For more than a decade, scientists have been collecting evidence for the involvement of a gene called NRG1 in mental illnesses, most notably in schizophrenia. Today, a research team led by Amanda J. Law, Ph.D., a 2006 NARSAD Young Investigator Grantee and winner of the Foundation’s 2011 Baer Prize for Innovative and Promising Research, has published details of how a particular version of the protein encoded by the NRG1 gene is expressed in the very young brain. This work in turn suggests how a defect in NRG1 expression in brain cells at the very beginning of life may increase risk that an individual will develop schizophrenia.
When the NRG1 gene instructs a cell to manufacture a protein, the result will be dozens of NRG1 proteins, each one slightly distinct and capable of performing different biological “work” in the cell. The fact that multiple versions of a protein can be encoded by a single gene is a consequence of what scientists call alternative splicing—in which enzymes make “edits” to the gene’s instructions, which are spelled out in DNA “letters.” This is what enables our total set of 20,000 genes to make hundreds of thousands of different proteins.
Dr.
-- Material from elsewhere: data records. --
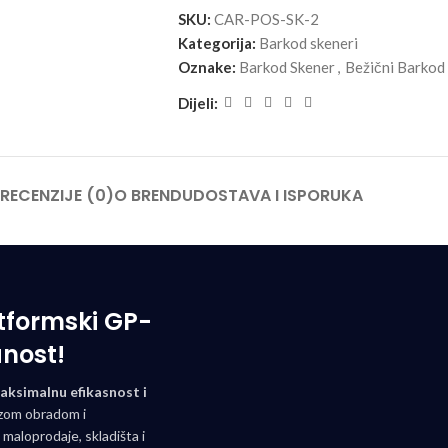
SKU:
CAR-POS-SK-2
Kategorija:
Barkod skeneri
Oznake:
Barkod Skener
,
Bežični Barkod
Dijeli:
RECENZIJE (0)
O BRENDU
DOSTAVA I ISPORUKA
tformski GP-
anost!
aksimalnu efikasnost i
rzom obradom i
maloprodaje, skladišta i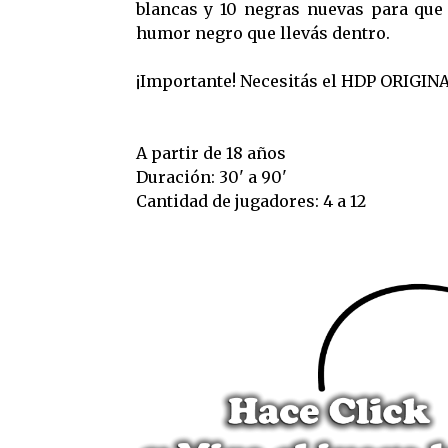
blancas y 10 negras nuevas para que
humor negro que llevás dentro.
¡Importante! Necesitás el HDP ORIGINA
A partir de 18 años
Duración: 30' a 90'
Cantidad de jugadores: 4 a 12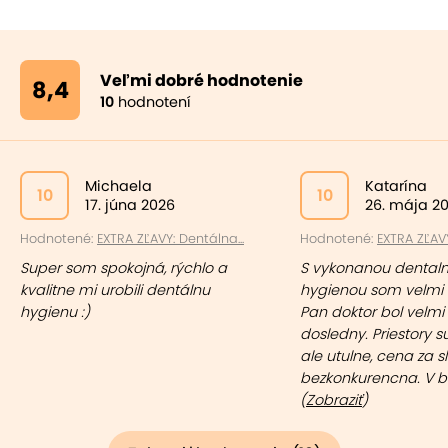
Veľmi dobré hodnotenie
8,4
10
hodnotení
Michaela
Katarína
10
10
17. júna 2026
26. mája 2
Hodnotené:
EXTRA ZĽAVY: Dentálna...
Hodnotené:
EXTRA ZĽAVY
Super som spokojná, rýchlo a
S vykonanou dental
kvalitne mi urobili dentálnu
hygienou som velmi 
hygienu :)
Pan doktor bol velmi 
dosledny. Priestory s
ale utulne, cena za s
bezkonkurencna. V bliz
(
Zobraziť
)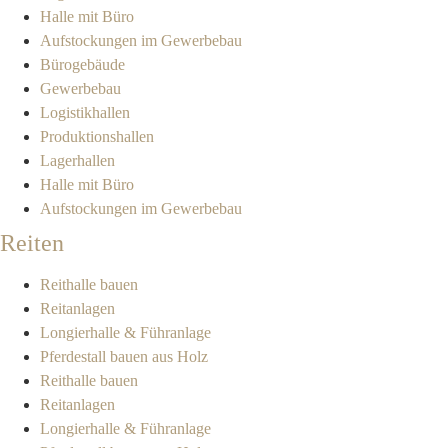
Halle mit Büro
Aufstockungen im Gewerbebau
Bürogebäude
Gewerbebau
Logistikhallen
Produktionshallen
Lagerhallen
Halle mit Büro
Aufstockungen im Gewerbebau
Reiten
Reithalle bauen
Reitanlagen
Longierhalle & Führanlage
Pferdestall bauen aus Holz
Reithalle bauen
Reitanlagen
Longierhalle & Führanlage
Law, of the University of Colorado, Denver, School of Medicine and colleagues including Joel E. Kleinman, M.D., Ph.D., 2013 NARSAD Distinguished Investigator Grantee at the Lieber Institute for Brain Development, spent years closely studying a form of the NRG1 protein called NRG1-IV. Their earlier findings on NRG1-IV and its genetic regulation in schizophrenia were published in the Proceedings of the National Academy of Sciences in 2006 and the Journal of Biological Chemistry in August, 2007. Even more specifically, they scrutinized the properties of a novel variant of the NRG1 protein, called NRG1-IVNV.
In their paper appearing online today in The American Journal of Psychiatry, the team breaks new ground in figuring out exactly when NRG1 isoforms (or “versions”) are expressed during early prenatal and postnatal human brain development and when NRG1-IVNV is manufactured by brain cells. Significantly, NRG1-IVNV is made only from the sixteenth week of gestation—when the fetal brain is just beginning to take shape—until the third year of life. After that, this version of the protein is not detectable in brain samples, demonstrating what was previously suspected: the protein functions to support early brain development.
The most intriguing discovery made by Dr. Law’s team is about what happens to the NRG1-IVNV protein in people who have a specific gene mutation called rs6994992, which has previously been associated with schizophrenia. In people who have two copies of the schizophrenia-risk allele (one inherited from each parent, for example), something goes wrong with the NRG1 gene. During the critical window beginning in the second trimester of pregnancy and extending until age three, expression of the NRG1-IVNV protein is abnormally low in these individuals, the team discovered.
They are not yet sure how this occurs. But they suspect that having two copies of the rs6994992 schizophrenia risk allele increases risk for the illness, in part by interfering with the proper expression of the NRG1-IVNV variant, a protein that the brain appears to need in the very beginning of life. Dr. Law says this work leads to an increased understanding of the biological events that occur during early brain development and how they might work to increase risk for developing schizophrenia. Her team is now investigating the neurobiological role of the protein and how changes in its expression impact the development and function of brain cells.